What Döllner needs for Audi is likely to play a subordinate role for Leiters. Correcting the entire electric strategy is costing Porsche billions because combustion engine versions of numerous models still have to be developed.
New Taycan platform unlikely
If that happens, the Concept C would not be the first Audi model to be built on a Porsche platform. It will be built at the Audi factory in Böllinger Höfe, where the E-Tron GT electric sports car is currently being manufactured on Porsche’s Taycan platform.
Audi RS E-Tron GT at the New York Motor Show: The electric sports car is currently being built on a Porsche platform. Photo: IMAGO/ZUMA Press Wire
The electric sports car is to be spruced up again this year with a few features at manageable costs. But whether Leiters will spend a lot of money again on a subsequent generation of the Taycan in order to also put the Taycan on a new individual platform in the next generation seems more than unlikely given the sales figures.
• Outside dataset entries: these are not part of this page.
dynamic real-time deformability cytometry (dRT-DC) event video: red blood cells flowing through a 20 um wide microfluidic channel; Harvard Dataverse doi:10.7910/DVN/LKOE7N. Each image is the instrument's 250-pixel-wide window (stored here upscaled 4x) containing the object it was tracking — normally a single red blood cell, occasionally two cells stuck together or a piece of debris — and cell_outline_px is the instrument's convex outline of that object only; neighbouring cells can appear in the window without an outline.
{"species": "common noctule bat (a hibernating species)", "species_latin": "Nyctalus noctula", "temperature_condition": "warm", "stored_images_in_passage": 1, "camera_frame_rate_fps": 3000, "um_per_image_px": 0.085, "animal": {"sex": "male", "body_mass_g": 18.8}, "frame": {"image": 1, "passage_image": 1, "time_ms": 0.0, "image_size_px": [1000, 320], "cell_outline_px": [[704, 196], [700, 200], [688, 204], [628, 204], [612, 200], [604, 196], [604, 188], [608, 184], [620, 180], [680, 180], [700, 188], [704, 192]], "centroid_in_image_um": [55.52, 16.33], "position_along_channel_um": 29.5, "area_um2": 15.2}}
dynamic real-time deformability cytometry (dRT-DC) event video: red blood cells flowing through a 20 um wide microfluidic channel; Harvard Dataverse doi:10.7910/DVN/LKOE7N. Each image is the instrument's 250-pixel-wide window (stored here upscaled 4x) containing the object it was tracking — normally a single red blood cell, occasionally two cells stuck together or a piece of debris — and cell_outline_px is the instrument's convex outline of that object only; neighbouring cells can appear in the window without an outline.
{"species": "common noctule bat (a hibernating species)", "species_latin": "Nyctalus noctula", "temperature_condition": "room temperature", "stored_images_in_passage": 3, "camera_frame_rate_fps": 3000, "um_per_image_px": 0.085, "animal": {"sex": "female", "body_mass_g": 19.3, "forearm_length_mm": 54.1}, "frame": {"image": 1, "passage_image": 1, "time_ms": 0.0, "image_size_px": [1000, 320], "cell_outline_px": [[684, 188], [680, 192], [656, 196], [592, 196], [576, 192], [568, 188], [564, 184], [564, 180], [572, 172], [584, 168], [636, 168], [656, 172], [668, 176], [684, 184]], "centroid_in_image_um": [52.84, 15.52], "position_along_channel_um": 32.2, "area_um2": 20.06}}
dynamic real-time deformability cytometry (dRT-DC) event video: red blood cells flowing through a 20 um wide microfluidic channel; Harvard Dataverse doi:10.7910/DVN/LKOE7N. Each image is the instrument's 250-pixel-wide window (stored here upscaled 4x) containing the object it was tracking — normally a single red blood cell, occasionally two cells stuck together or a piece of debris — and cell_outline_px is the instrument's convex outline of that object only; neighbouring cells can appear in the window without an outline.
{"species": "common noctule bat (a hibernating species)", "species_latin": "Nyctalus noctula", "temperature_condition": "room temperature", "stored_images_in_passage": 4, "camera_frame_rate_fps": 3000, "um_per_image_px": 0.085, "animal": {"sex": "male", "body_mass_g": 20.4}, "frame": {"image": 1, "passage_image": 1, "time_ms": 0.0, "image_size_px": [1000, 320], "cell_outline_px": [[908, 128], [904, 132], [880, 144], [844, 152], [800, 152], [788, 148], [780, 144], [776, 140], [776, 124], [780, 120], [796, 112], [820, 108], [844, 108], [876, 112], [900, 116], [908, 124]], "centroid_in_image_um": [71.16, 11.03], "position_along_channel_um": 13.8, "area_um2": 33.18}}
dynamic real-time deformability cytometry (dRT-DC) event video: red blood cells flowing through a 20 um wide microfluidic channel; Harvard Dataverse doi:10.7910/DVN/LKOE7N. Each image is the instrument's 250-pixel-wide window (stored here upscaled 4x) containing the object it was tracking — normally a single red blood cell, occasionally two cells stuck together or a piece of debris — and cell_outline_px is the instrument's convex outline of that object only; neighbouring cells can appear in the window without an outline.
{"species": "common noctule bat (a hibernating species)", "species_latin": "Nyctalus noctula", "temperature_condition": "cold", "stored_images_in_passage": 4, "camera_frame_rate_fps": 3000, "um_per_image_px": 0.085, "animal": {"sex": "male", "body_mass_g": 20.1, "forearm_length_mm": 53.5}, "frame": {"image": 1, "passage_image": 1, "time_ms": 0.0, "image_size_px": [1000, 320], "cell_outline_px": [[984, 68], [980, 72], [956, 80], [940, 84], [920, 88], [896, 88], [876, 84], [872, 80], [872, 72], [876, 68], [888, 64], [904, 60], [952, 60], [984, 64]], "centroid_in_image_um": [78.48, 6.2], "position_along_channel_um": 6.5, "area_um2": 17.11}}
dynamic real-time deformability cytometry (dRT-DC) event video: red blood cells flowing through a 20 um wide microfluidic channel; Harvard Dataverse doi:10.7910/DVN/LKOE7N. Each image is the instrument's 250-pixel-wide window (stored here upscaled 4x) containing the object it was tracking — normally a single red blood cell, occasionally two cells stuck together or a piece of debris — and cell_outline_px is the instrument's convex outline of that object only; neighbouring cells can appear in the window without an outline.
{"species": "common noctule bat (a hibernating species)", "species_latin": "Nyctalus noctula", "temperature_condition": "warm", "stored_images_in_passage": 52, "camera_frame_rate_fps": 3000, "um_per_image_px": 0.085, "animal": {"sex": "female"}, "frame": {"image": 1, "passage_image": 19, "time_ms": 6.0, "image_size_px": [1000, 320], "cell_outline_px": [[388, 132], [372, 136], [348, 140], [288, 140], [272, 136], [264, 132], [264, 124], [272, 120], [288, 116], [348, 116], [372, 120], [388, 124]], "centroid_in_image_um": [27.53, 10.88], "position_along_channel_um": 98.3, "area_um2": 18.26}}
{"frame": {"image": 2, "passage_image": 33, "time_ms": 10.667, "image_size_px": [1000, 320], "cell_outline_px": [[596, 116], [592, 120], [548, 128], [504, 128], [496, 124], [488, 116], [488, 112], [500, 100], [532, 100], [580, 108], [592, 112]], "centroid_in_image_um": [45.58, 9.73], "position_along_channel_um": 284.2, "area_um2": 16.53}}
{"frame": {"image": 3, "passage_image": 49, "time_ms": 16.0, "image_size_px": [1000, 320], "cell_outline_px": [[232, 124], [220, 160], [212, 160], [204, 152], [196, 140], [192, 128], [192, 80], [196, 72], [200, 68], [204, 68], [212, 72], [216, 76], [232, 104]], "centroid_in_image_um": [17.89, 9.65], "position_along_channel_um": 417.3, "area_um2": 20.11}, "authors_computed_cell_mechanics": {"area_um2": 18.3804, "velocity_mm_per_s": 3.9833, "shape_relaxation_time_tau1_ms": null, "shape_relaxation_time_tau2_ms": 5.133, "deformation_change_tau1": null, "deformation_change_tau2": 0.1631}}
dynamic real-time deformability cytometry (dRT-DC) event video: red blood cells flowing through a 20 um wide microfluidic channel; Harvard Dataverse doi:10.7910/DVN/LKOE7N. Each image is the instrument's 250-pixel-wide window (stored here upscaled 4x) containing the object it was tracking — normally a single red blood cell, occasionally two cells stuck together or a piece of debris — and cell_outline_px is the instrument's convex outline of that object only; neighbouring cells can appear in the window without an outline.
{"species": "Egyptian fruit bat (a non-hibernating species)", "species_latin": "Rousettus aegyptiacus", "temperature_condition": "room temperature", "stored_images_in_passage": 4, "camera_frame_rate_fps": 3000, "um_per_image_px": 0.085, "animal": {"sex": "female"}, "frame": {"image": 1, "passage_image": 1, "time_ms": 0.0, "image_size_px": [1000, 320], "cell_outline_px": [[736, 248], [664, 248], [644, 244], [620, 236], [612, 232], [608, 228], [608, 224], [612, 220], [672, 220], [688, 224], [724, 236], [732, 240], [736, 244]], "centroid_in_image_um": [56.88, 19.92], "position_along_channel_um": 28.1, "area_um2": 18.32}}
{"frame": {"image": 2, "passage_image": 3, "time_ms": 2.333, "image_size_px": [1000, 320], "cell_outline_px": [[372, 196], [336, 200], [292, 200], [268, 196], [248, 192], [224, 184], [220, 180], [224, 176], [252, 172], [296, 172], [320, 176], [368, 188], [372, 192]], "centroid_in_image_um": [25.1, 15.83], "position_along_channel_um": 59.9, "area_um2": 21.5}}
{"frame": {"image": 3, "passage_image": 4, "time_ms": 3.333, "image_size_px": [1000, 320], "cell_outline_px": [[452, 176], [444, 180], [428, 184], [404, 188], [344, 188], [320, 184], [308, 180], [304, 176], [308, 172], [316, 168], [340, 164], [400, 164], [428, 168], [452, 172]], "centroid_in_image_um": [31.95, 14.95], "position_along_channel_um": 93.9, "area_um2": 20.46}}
Related topics Porsche Follow Audi Follow Gernot Döllner Follow Oliver Blume Follow China Follow Software Follow
Tariffs in the important US market are putting a strain on Porsche’s profits. Trump’s anti-electric policy makes things even more difficult. And a new platform is hardly worthwhile for the European electrical market, which is only doing well.
Porsche declined to comment on the company’s electrical plans. No decisions have been made yet.